Ferguson and Wenger also took different approaches to team-building. Ferguson knew that he could not outspend Chelsea, but he was still prepared to take major risks in the transfer market, such as his decision in 2004 to spend £26 million on the 18-year-old Wayne Rooney, then a world record fee for a teenager.

Wenger was more cautious, investing smaller amounts on lesser-known players in the hope that one of them would turn out to be the next Nicolas Anelka or Thierry Henry. Remarkably, he would not spend a Rooney-sized fee on any player until Mesut Özil arrived in 2013.

Warped priorities

There is a widespread notion that the cost of building the Emirates Stadium was a great millstone around the neck of Arsenal’s ambition, but this is not true. The Emirates was generating extra money for Arsenal from the moment it opened. Analysis by the football finance blogger Swiss Ramble shows that between 2007 and 2016, Arsenal increased their cash balance by £191 million, amassing a staggering cash mountain of £226 million.

Arsenal could have invested this money in the team instead of hoarding it in the bank. The reason they didn’t is that Wenger didn’t want to, for reasons of his own.

The first had to do with aesthetics. For Wenger, buying success a la Chelsea or Manchester City was “financial doping” – a contemptible and illegitimate path to success. He wanted to prove he could win the league a better, purer way – by finding little-known young players and growing them together into a team.

As the years passed – and a succession of young players grew up, became disillusioned, and left – it became clear that for Wenger, it was more important to do it his way than it was to do it at all.

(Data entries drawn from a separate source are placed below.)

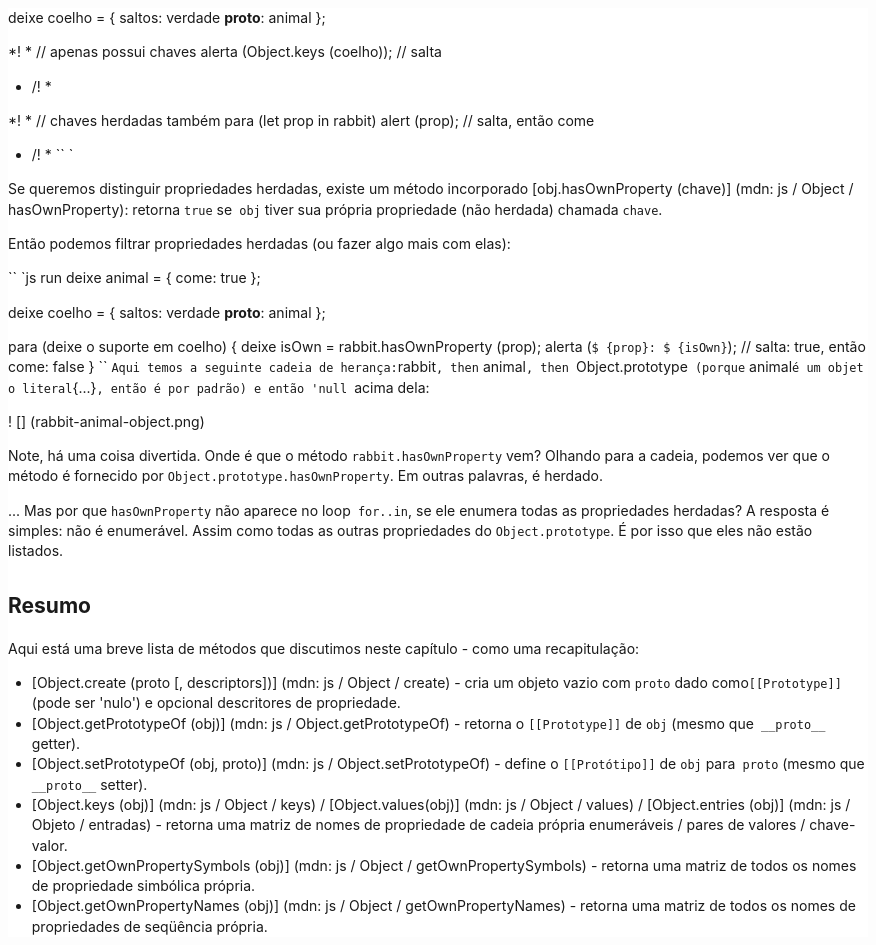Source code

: deixe coelho = {
saltos: verdade
__proto__: animal
};

*! *
// apenas possui chaves
alerta (Object.keys (coelho)); // salta
* /! *

*! *
// chaves herdadas também
para (let prop in rabbit) alert (prop); // salta, então come
* /! *
`` `

Se queremos distinguir propriedades herdadas, existe um método incorporado [obj.hasOwnProperty (chave)] (mdn: js / Object / hasOwnProperty): retorna `true` se` obj` tiver sua própria propriedade (não herdada) chamada `chave`.

Então podemos filtrar propriedades herdadas (ou fazer algo mais com elas):

`` `js run
deixe animal = {
come: true
};

deixe coelho = {
saltos: verdade
__proto__: animal
};

para (deixe o suporte em coelho) {
deixe isOwn = rabbit.hasOwnProperty (prop);
alerta (`$ {prop}: $ {isOwn}`); // salta: true, então come: false
}
`` `
Aqui temos a seguinte cadeia de herança: `rabbit`, then` animal`, then `Object.prototype` (porque` animal` é um objeto literal `{...}`, então é por padrão) e então 'null `acima dela:

! [] (rabbit-animal-object.png)

Note, há uma coisa divertida. Onde é que o método `rabbit.hasOwnProperty` vem? Olhando para a cadeia, podemos ver que o método é fornecido por `Object.prototype.hasOwnProperty`. Em outras palavras, é herdado.

... Mas por que `hasOwnProperty` não aparece no loop` for..in`, se ele enumera todas as propriedades herdadas? A resposta é simples: não é enumerável. Assim como todas as outras propriedades do `Object.prototype`. É por isso que eles não estão listados.

## Resumo

Aqui está uma breve lista de métodos que discutimos neste capítulo - como uma recapitulação:

- [Object.create (proto [, descriptors])] (mdn: js / Object / create) - cria um objeto vazio com `proto` dado como` [[Prototype]] `(pode ser 'nulo') e opcional descritores de propriedade.
- [Object.getPrototypeOf (obj)] (mdn: js / Object.getPrototypeOf) - retorna o `[[Prototype]]` de `obj` (mesmo que` __proto__` getter).
- [Object.setPrototypeOf (obj, proto)] (mdn: js / Object.setPrototypeOf) - define o `[[Protótipo]]` de `obj` para` proto` (mesmo que `__proto__` setter).
- [Object.keys (obj)] (mdn: js / Object / keys) / [Object.values ​​(obj)] (mdn: js / Object / values) / [Object.entries (obj)] (mdn: js / Objeto / entradas) - retorna uma matriz de nomes de propriedade de cadeia própria enumeráveis ​​/ pares de valores / chave-valor.
- [Object.getOwnPropertySymbols (obj)] (mdn: js / Object / getOwnPropertySymbols) - retorna uma matriz de todos os nomes de propriedade simbólica própria.
- [Object.getOwnPropertyNames (obj)] (mdn: js / Object / getOwnPropertyNames) - retorna uma matriz de todos os nomes de propriedades de seqüência própria.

People are seldom at their most agreeable when they feel they’re getting ripped off

His warped priorities were never more evident than in the autumn of 2009, when he announced: “I have been criticised for not signing Xabi Alonso or Gareth Barry. But if I signed them, I would have killed Alex Song, Abou Diaby and Denilson.”

What kind of manager is more concerned with protecting the confidence of mediocre players than with signing outstanding players who could immediately improve his team?

Another reason was more practical. Wenger understood that every corporate board appreciates a manager who makes money for the company every year.

He may not have been winning any trophies, but he resisted the temptation to blow the club’s money in the transfer market and kept the revenue flowing with Champions League football every year. The board rewarded him with one of the highest salaries in the UK. Wenger’s reported 2017 salary of £8 million would comfortably place him among the top 10 best-paid CEOs in the FTSE 100.

Cash mountain

By 2012 he had begun to refer to Champions League qualification as “the first trophy”, which lent further weight to the suspicion that he believed Arsenal’s cash mountain was as important a part of his legacy as the titles he won in his early years at the club.

While this model of success worked well for the board and for Wenger, it wasn’t so satisfying for the supporters whose job it was to pay for it. In January, Uefa’s annual benchmarking report revealed that Arsenal are the most expensive club in the world to support. The club “extracts” on average £74.09 of revenue per fan per game.

Over the weekend many of the tributes to Wenger expressed sadness that a man so charming and dignified has been forced to endure such vile abuse from so-called supporters whose disrespect is exceeded only by their ingratitude.

But people are seldom at their most agreeable when they feel they’re getting ripped off, and that’s how most match-going Arsenal fans have felt for years. Now at last, after a lost decade, they can be hopeful about what is coming next.